Can one in effect use artificial intelligence to predict future price movements?

“The obvious statement is you can’t predict the future, no matter how clever the algorithm,” said Bland. “That said, you can use machine learning to give a better idea of what might happen, if not an exact prediction, which can then be used to produce algorithms or other decision logic.”

Within its research lab, Fidessa employs “sophisticated clustering technology to look for patterns in data”, Bland said. “Data in finance has been exploding, and making sense of that is part of the problem,” he added.

Lucena Research provides quantitative analysis and statistical machine learning technology to hedge funds, wealth advisers and advanced individual investors.

Its cloud-based artificial intelligence decision support technology enables short-term investors and traders to find market opportunities and to reduce risk in their portfolio using technical and fundamental quantitative pattern matching.

“Algorithms have predictive value, but the market impact from execution dilutes it,” said Balch at Lucena Research. “I’ve run across many cases where we were able to predict future prices, and while the direction and extent of the move can be correct, the change is not significant enough to turn into a return.”

For example, Balch’s Georgia Tech students discovered a strategy “such that when a certain event occurred, the price would change by 12 basis points”, said Balch. “That prediction was repeatable and correct,” he said. “The problem is that in order to execute it, it costs five basis points to enter the position and another five to exit.”

Filtering Out the Noise
What AI techniques do “that traditional financial engineering cannot do is to make sense of the noise”, said Tim Grant, head of marketing and sales at Benchmark Solutions, a provider of streaming market data for fixed income.

Obtaining as many data sets as possible always helps to generate a better solution.

“Let’s make the simplifying assumption that alpha can be generated by two primary routes,” he said. “The first is by having a timelier or more accurate understanding of where value in assets lie now. The second is having a timelier or more accurate predictor of where asset values may lie in the future. Machine-learning technology, such as Bayesian statistical inference, can be applied to solving both of these problems.”

Commercial applications of AI-based trading software are already on the market.

For example, NeuroDimension, a Florida-based software development company, has embedded neural network technology into its software. A neural network is able to capture and represent complex input/output relationships.

“We’ve developed a number of trading models based on neural networks that not only performed well in the past, but have continued to perform well since the models were created,” said Gary Lynn, chief executive of NeuroDimension.

The motivation for the development of neural network technology stemmed from the desire to develop an artificial system that could perform "intelligent" tasks similar to those performed by the human brain.

Neural networks resemble the human brain in two ways: a neural network acquires knowledge through learning, and a neural network's knowledge is stored within inter-neuron connection strengths known as synaptic weights.

On the question of whether AI techniques can be used to generate alpha, Vadim Mazalov, research and development specialist at trading systems provider Cyborg Trading Systems and a PhD Student in computer science specializing in machine learning at Western University in London, Ontario, said: “Certainly, but it depends on the selected indicators, the classifier and comprehensive backtesting across various combinations of the parameters, possibly combined with optimization algorithms.”

Before selecting the machine learning paradigm to be used as the backbone, “one needs to have a clear picture of the problem that needs to be solved and take into account important requirements, e.g. efficiency, flexibility, scalability, parallelizability,” he said. “In addition, most of the trading algorithms should allow incremental learning, i.e., to be adaptive to new market patterns.”
——
**Work instructions:**
Please answer these questions from the article about AI in trading:
(a) By how many basis points did the price change in the strategy that Balch's Georgia Tech students discovered?
(b) Which company is Tim Grant head of marketing and sales at?
(c) Where is NeuroDimension based?
Rely only on the article about AI in trading when answering.

Items stored from a collection
——
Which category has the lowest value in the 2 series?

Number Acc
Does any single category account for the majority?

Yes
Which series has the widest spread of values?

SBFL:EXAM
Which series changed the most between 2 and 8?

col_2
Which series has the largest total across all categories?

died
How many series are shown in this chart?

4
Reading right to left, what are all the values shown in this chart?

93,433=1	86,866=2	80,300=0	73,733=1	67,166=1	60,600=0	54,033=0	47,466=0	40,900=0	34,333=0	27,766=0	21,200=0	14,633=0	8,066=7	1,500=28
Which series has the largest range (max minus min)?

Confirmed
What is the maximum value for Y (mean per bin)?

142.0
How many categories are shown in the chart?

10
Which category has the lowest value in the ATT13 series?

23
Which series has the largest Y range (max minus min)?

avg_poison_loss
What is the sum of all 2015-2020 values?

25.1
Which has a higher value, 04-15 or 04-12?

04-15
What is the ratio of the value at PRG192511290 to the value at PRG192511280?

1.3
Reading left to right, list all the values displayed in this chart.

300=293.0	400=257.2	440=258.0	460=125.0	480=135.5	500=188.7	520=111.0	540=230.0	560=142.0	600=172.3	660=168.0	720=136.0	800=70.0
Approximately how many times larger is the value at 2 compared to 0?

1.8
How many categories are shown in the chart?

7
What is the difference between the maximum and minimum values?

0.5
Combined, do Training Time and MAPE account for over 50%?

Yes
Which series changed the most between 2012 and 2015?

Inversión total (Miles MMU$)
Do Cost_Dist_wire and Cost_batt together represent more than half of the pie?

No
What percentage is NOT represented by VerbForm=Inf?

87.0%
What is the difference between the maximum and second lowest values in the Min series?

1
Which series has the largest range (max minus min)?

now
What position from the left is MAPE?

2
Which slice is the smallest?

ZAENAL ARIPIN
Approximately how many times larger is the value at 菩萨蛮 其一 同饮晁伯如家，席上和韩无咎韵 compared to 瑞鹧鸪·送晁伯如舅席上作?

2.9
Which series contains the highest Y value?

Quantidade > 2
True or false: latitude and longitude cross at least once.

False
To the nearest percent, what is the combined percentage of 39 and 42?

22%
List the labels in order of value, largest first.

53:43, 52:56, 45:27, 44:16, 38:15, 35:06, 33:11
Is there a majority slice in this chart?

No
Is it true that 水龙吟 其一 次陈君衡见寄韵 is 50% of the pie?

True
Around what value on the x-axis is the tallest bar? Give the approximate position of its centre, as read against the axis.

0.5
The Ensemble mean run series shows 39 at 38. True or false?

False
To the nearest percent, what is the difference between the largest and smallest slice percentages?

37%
——
**Answer section:**
(a) 12 basis points
(b) Benchmark Solutions
(c) Florida